By this we know that we abide in him and he in us, because he has given us of his Spirit.
And we have seen and testify that the Father has sent his Son to be the Savior of the world.
Whoever confesses that Jesus is the Son of God, God abides in him, and he in God.
So we have come to know and to believe the love that God has for us. God is love, and whoever abides in love abides in God, and God abides in him.
By this is love perfected with us, so that we may have confidence for the day of judgment, because as he is so also are we in this world.
There is no fear in love, but perfect love casts out fear. For fear has to do with punishment, and whoever fears has not been perfected in love.
We love because he first loved us.
If anyone says, “I love God,” and hates his brother, he is a liar; for he who does not love his brother whom he has seen cannot love God whom he has not seen.
And this commandment we have from him: whoever loves God must also love his brother.
There are no alternative options here; the true lover of God loves the fellow saints. When we grow in this love, God extends more blessing to us. If we do not love each other, we may be sure that the Spirit is not dwelling in us.
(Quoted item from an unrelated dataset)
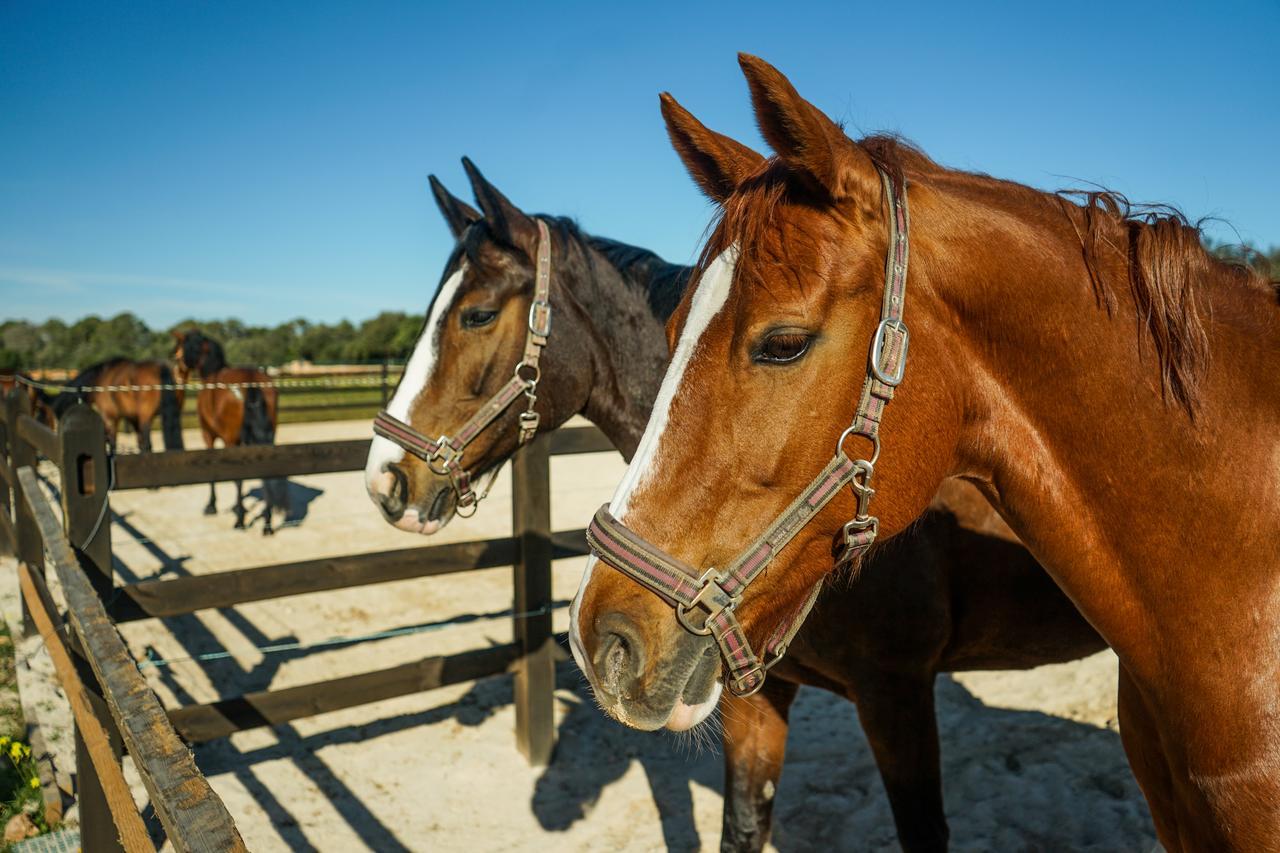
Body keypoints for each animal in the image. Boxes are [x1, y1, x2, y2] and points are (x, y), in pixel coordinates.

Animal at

This love is one of the preeminent marks that distinguishes God’s people from the world.
In the passage, John has expounded our Savior’s words:
A new commandment I give to you, that you love one another: just as I have loved you, you also are to love one another.
By this all people will know that you are my disciples, if you have love for one another.”
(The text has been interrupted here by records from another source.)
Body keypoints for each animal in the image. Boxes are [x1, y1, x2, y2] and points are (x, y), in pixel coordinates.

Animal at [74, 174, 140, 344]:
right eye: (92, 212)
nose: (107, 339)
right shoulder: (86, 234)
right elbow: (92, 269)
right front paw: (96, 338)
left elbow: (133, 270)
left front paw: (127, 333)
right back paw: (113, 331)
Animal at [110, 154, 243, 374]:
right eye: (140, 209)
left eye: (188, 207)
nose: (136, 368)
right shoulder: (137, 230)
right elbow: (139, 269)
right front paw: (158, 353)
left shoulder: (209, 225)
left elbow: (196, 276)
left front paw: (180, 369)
Love distinguishes believers because the unbeliever is basically incapable of loving anyone but himself; selfishness, unconcern and indifference are the things that characterize him. His chief desire is to preserve his own peace and quiet and not be put out or inconvenienced by anyone else. But when a man is saved, his heart is changed from one that worships itself and its own convenience into one that worships God and loves Him and His children. Because of this, the absence of hospitality is a fearful thing. If there is no concern for hospitality, there is no love for God’s people. When there is no love for God’s people, there is no love for Him.
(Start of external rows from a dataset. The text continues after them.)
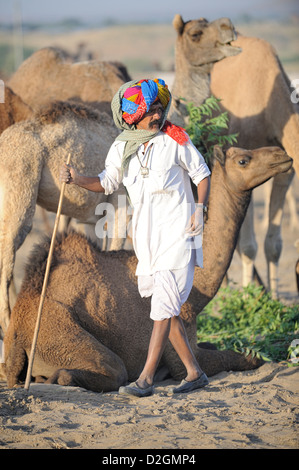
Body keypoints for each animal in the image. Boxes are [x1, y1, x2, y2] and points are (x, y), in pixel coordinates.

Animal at [0, 102, 130, 338]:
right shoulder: (119, 200)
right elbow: (116, 245)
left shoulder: (90, 220)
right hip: (20, 188)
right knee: (7, 252)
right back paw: (7, 326)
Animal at [2, 145, 292, 392]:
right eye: (243, 160)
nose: (282, 155)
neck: (197, 289)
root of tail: (16, 335)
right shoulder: (182, 345)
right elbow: (245, 358)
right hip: (58, 335)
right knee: (102, 371)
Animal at [171, 17, 299, 302]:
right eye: (195, 33)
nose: (227, 26)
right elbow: (249, 244)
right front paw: (249, 297)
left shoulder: (286, 169)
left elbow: (274, 243)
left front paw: (274, 297)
We know very little about heaven and the eternal, glorified state, and when the Scripture speaks of it we should pay close attention. It is no accident that one of the more prominent images of heaven is a gathering and sitting down with Abraham, Isaac and Jacob
I tell you, many will come from east and west and recline at table with Abraham, Isaac, and Jacob in the kingdom of heaven,
If someone is not familiar with biblical hospitality, this cannot be much of a metaphor for future bliss. If we have no knowledge of biblical hospitality, we might be tempted to think, “So, we sit down … and then what?” Why doesn’t this description ring with glory in our ears? Because we have never sat down at a table and known the joy of its fullness. Not a fullness of food, but of fellowship, a table where the saints sit, rest, talk, and enjoy the weight of God’s goodness.
In eternity we are freed to enjoy His goodness to our utmost capacity, together with Abraham, Isaac, Jacob and all kinds of strange and interesting people from all the corners of the earth. Our hope for heaven is dimmed by our failures to love on earth. The picture does not move us, because there is no love for it to move.